I believe there are McDonald Observatory people and Marfa Lights people. My sons’ favorite sports radio show from Dallas took their broadcast on the road to Alpine and Marfa a few years ago. “They agreed with our opinions about pretty much everything,” one son texted me. Marfa’s nice, but not much to see there especially on a Monday, and Alpine was buzzing with life and commerce. These citified radio personalities didn’t make it to McDonald Observatory, but they did try to observe the Marfa Lights. They often referred to the Observatory, but they were talking about the viewing site for the Marfa Lights not UT’s McDonald Observatory where science happens. Uncool.
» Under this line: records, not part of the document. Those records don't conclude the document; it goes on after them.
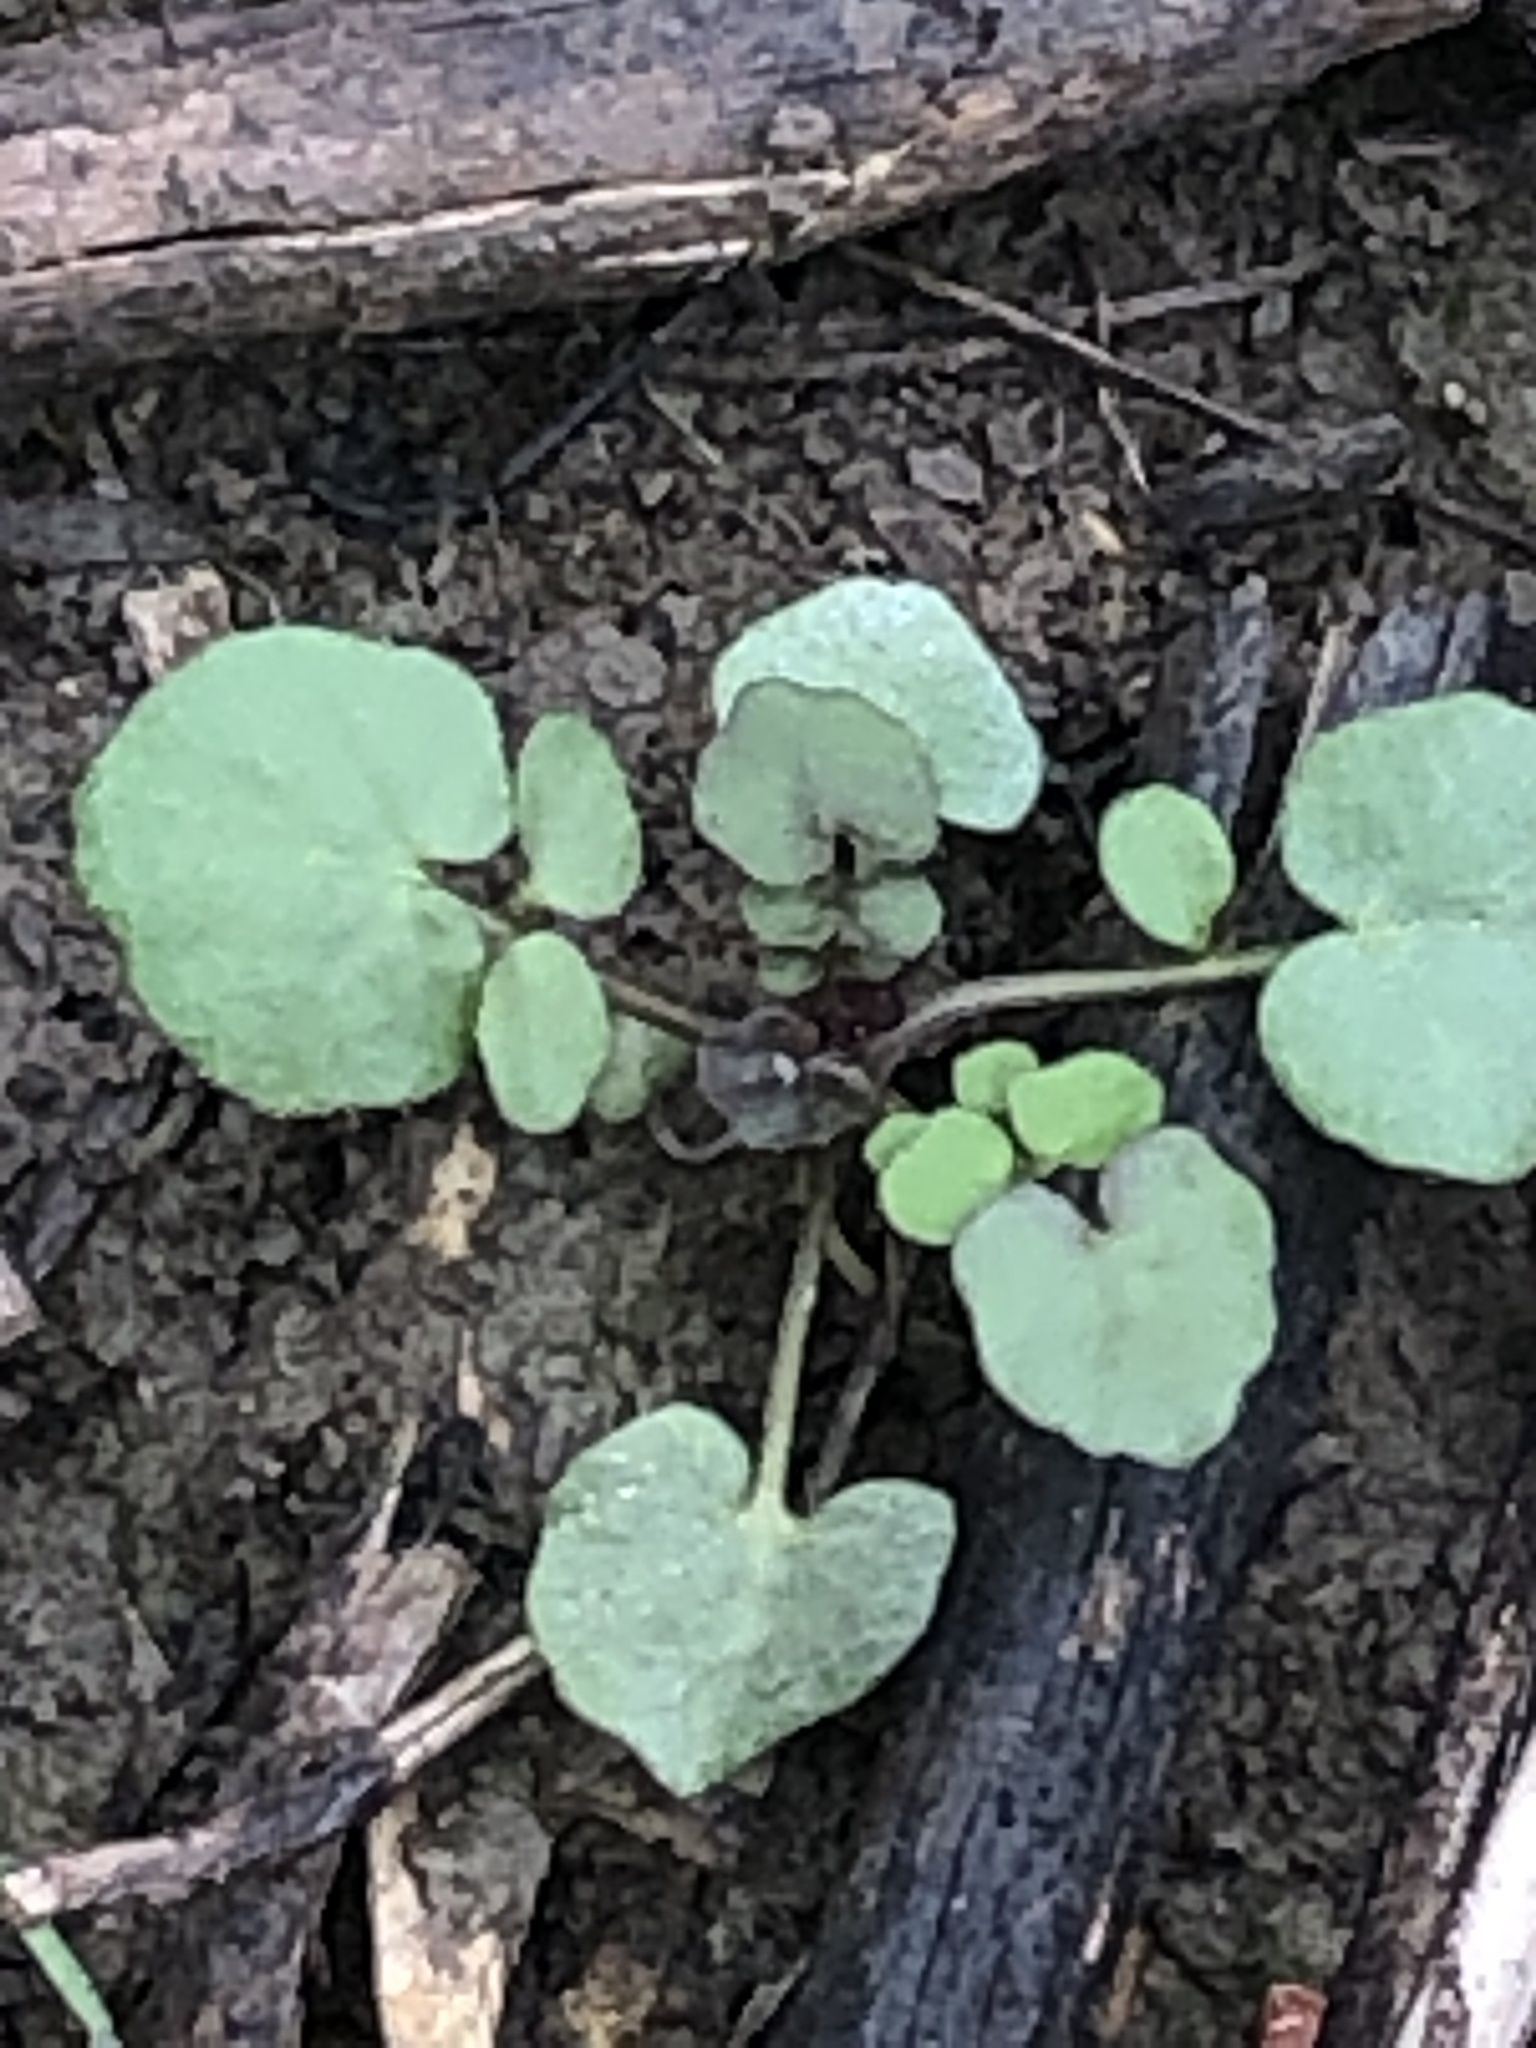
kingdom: Plantae
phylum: Tracheophyta
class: Magnoliopsida
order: Brassicales
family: Brassicaceae
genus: Cardamine
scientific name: Cardamine hirsuta
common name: Hairy bittercress
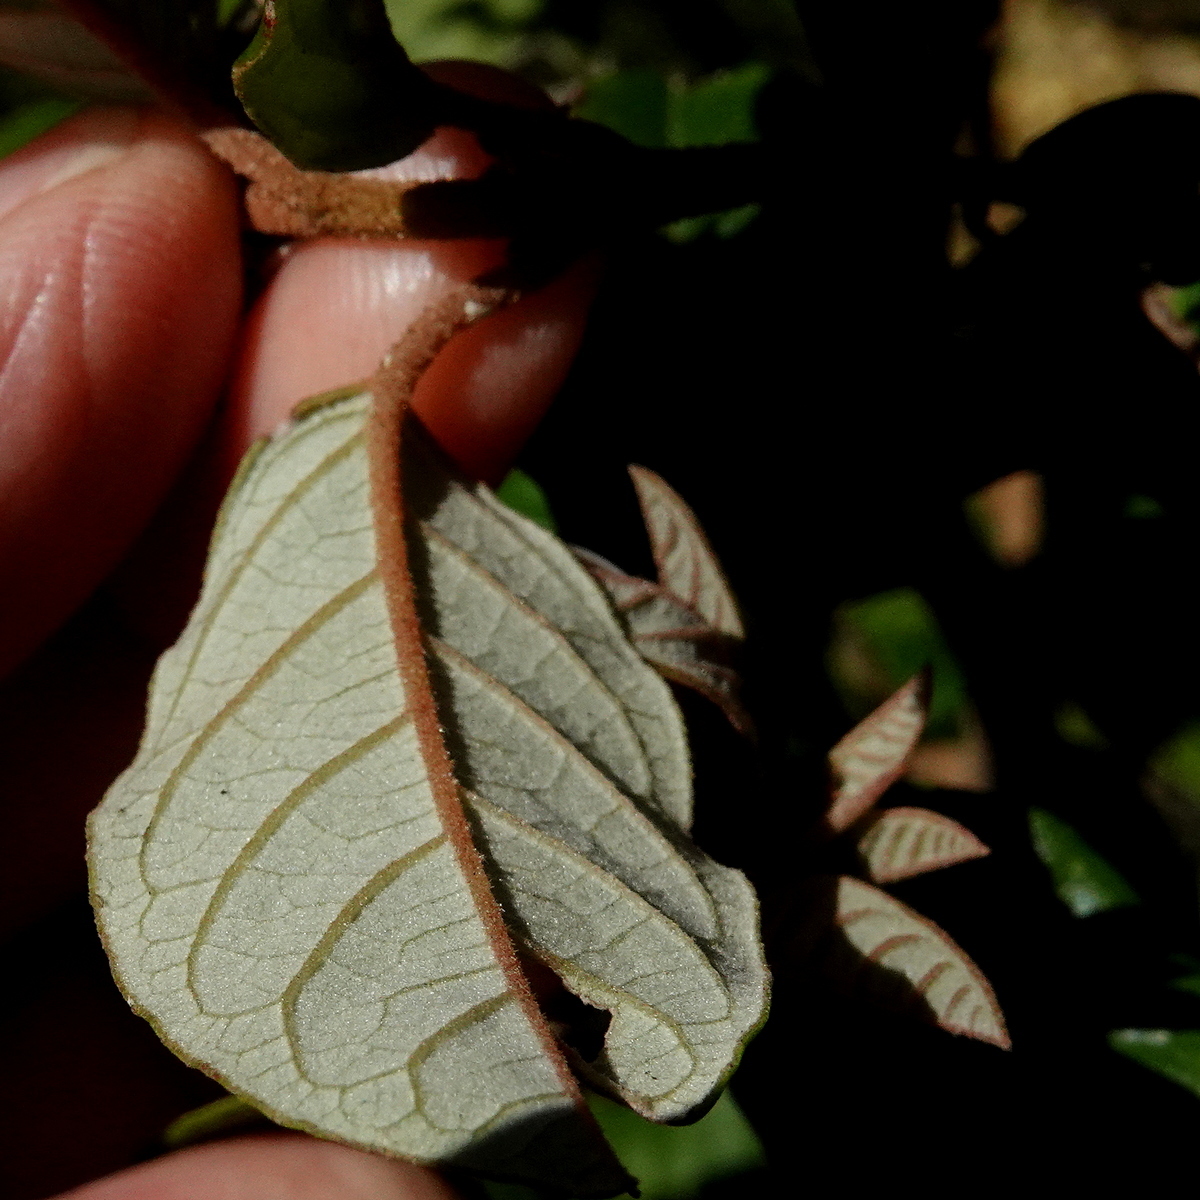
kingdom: Plantae
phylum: Tracheophyta
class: Magnoliopsida
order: Rosales
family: Rhamnaceae
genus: Pomaderris
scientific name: Pomaderris elliptica
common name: Yellow-dogwood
I lived in the area until I was six and thereafter traveled every holiday of my life between Alpine and Marfa, and the Marfa Lights were never discussed. After I got to college,  a professor, upon finding out where my family lived, asked what I thought about  Marfa’s lights. Not believing something that well-known was unknown to me, I pretended to know what he was talking about. I immediately asked my parents who had chauffeured me by the lights hundreds of times only to have my dad say: “Just car lights on the road to Presidio.” Then I asked my uncle who lived in Marfa and who had been flying planes over the area since 1936, and he, with eyes twinkling, said, “What do you think?”

I guess I adopted his point of view because I have faithfully delivered all my curious visitors to the side of the road, now a real viewing structure, to see what they think.

whirlpool galaxy

Not the Marfa Lights, but the real Whirlpool Galaxy by McDonald Images.

Last July when I took a friend to see the Marfa Lights, I didn’t even get out of the car. I sat with car windows down and listened to the gravel crunching under tourists’ feet. I thought about how I might recreate the yummy date dessert we’d just had at Marfa’s Cochineal when I heard my friend talking.

“This is nice, but what’s really amazing around here are the Star Parties at McDonald Observatory.” I could tell she wasn’t preaching to any choir as she went on with her sales pitch about how to get to Mt. Locke–where the Observatory is located–and what to do up there. “The Observatory is where real space mysteries are explained by astronomers,” she went on. “It’s fabulous!”

She climbed back in the car, and we took off for Alpine. I asked if she convinced anyone to go up to the real Observatory. “Maybe,” she said, hope in her voice. I had my doubts.